Narrow Race for Second in Council District 6 Special Election

A person standing inside his home holding his mail in voting ballot

Photo: Getty Images

LOS ANGELES (CNS) - Community relations manager Imelda Padilla is the leader Wednesday in the special election to fill the Los Angeles City Council seat vacated by Nury Martinez, and the race for second is tight between Marisa Alcaraz, Rose Grigoryan and Marco Santana.

Padilla has 2,288 votes, 25.55%, according to figures released at 10:30 p.m. Tuesday by the Los Angeles County Registrar-Recorder/County Clerk. Alcaraz was second with 1,723 votes, 19.24%. Grigoryan was third with 1,610 votes, 17.98%, and Santana was fourth with 1,568 votes, 17.51%.

Small business owner Issac Kim was the only other candidate in the field of seven to top 10%, with 1,033 votes, 11.53%.

If no candidate receives a majority, there will be a runoff between the top-two in the election, with the deadline to cast ballots June 27.

The next update to the vote count is scheduled to be announced Friday afternoon.

Council District 6 consists of Van Nuys, Arleta, Lake Balboa, Panorama City, Sun Valley and the eastern portions of North Hills and North Hollywood.

Early voting for the special election began March 25. The deadline to cast ballots was 8 p.m. Tuesday.

Turnout was low, with 9,085 registered voters casting ballots, or 7.67% of the 109,388 voters registered in District 6. There were 8,301 ballots from voters by mail and 784 ballots from in-person vote centers.

Padilla has pledged to prioritize "an immediate solution to the unhoused crisis because what is currently occurring is not working."

"I will propose an emergency remediation of encampments, connecting the unhoused population to essential services that will support them in finding housing, employment, and health services," Padilla said her campaign's website.

"I will work cohesively with all stakeholders, residents, non-profits organizations, religious leaders, business owners and health organizations to develop and implement sensible hyper-local solutions that make our communities safer, sanitary, and sustainable."

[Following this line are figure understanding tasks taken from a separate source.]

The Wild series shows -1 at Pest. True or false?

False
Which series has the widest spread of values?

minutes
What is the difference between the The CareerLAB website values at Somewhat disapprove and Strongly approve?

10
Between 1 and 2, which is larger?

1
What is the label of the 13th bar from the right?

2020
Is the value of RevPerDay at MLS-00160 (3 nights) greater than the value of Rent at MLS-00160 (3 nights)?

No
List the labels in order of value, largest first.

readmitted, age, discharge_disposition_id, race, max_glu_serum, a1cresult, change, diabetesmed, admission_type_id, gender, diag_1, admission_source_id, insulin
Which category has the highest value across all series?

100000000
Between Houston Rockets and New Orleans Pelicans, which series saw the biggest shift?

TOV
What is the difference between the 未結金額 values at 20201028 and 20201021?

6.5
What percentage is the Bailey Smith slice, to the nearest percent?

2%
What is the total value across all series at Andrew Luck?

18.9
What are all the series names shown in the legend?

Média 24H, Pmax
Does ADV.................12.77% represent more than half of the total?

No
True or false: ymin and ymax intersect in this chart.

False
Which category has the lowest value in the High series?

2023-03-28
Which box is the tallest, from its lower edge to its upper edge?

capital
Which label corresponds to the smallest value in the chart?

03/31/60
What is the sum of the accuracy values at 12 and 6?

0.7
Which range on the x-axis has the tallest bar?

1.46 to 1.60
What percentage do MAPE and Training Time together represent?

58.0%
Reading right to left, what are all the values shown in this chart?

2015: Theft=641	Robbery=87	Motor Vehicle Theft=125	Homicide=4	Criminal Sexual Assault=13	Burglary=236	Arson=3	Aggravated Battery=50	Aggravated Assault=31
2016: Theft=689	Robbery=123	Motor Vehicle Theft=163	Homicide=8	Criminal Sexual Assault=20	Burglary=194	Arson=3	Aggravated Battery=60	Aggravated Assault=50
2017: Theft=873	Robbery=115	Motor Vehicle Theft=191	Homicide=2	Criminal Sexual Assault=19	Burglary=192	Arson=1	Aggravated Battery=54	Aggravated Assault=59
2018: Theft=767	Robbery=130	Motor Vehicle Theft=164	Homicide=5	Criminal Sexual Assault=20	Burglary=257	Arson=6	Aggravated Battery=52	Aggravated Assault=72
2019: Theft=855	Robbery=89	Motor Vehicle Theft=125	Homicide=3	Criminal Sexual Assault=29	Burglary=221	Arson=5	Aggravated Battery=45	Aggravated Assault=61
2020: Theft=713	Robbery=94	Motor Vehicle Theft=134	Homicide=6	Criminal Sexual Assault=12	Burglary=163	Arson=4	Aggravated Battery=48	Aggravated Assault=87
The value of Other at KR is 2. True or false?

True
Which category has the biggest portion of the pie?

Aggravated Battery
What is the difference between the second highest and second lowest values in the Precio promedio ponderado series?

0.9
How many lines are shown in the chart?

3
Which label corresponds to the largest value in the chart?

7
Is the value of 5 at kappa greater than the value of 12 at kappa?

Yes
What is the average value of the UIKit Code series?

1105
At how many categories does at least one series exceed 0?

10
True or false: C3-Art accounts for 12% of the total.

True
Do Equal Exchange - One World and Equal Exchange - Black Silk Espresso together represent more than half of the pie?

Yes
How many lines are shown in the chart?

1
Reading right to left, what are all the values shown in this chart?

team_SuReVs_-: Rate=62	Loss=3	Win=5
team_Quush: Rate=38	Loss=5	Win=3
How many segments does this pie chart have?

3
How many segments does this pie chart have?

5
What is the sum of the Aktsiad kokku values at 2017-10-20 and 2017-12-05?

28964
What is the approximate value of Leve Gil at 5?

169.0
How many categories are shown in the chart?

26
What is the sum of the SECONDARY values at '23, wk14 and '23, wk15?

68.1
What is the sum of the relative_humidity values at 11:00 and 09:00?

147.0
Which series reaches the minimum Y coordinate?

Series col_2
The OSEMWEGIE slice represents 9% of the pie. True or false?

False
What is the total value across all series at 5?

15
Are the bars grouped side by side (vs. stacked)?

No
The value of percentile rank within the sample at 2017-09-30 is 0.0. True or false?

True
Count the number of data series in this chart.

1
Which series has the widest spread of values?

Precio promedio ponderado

The 35-year-old Padilla was born in Van Nuys and raised in Sun Valley, graduating from Roscoe Elementary School, Byrd Middle School and Polytechnic High School. She received a bachelor's degree from UC Berkeley and a master's degree from Cal State Northridge.

Alcaraz, deputy chief of staff and environmental policy director to Ninth District Councilman Curren Price, touts several accomplishments, such as crafting L.A.'s "Hero Pay" law to protect and honor frontline workers during the height of the coronavirus pandemic. She is 38.

Grigoryan, a social activist and journalist who immigrated from Armenia a decade ago, promises to advocate for permanent supportive housing for the unhoused, more affordable housing units and working to eliminate food insecurity. She is 37.

Santana, a housing nonprofit director who has worked for former state Sen. Bob Hertzberg and Rep. Tony Cardenas, said his focus would be addressing homelessness, public safety and environmental justice. He is 32.

Martinez represented the district until October, when she resigned first her council presidency and then, two days later, her seat altogether. Her resignations came in the wake of Martinez being caught making racist comments in a meeting that was secretly taped and leaked to the news media.

Former Councilman Gil Cedillo was also in that meeting, along with Councilman Kevin de León and Ron Herrera, president of the L.A. County Federation of Labor. Herrera also resigned his post, while Cedillo ultimately left the council at the end of his term after losing his bid for re-election in June.

De León has defied continued calls for his resignation but has been stripped by the council of major committee assignments and largely shunned by council colleagues.

The district is being overseen by a non-voting caretaker, the city's chief legislative analyst, Sharon Tso. A non-voting caretaker does not hold a seat on the council, but oversees the council office to make sure the district provides constituent services and other basic functions.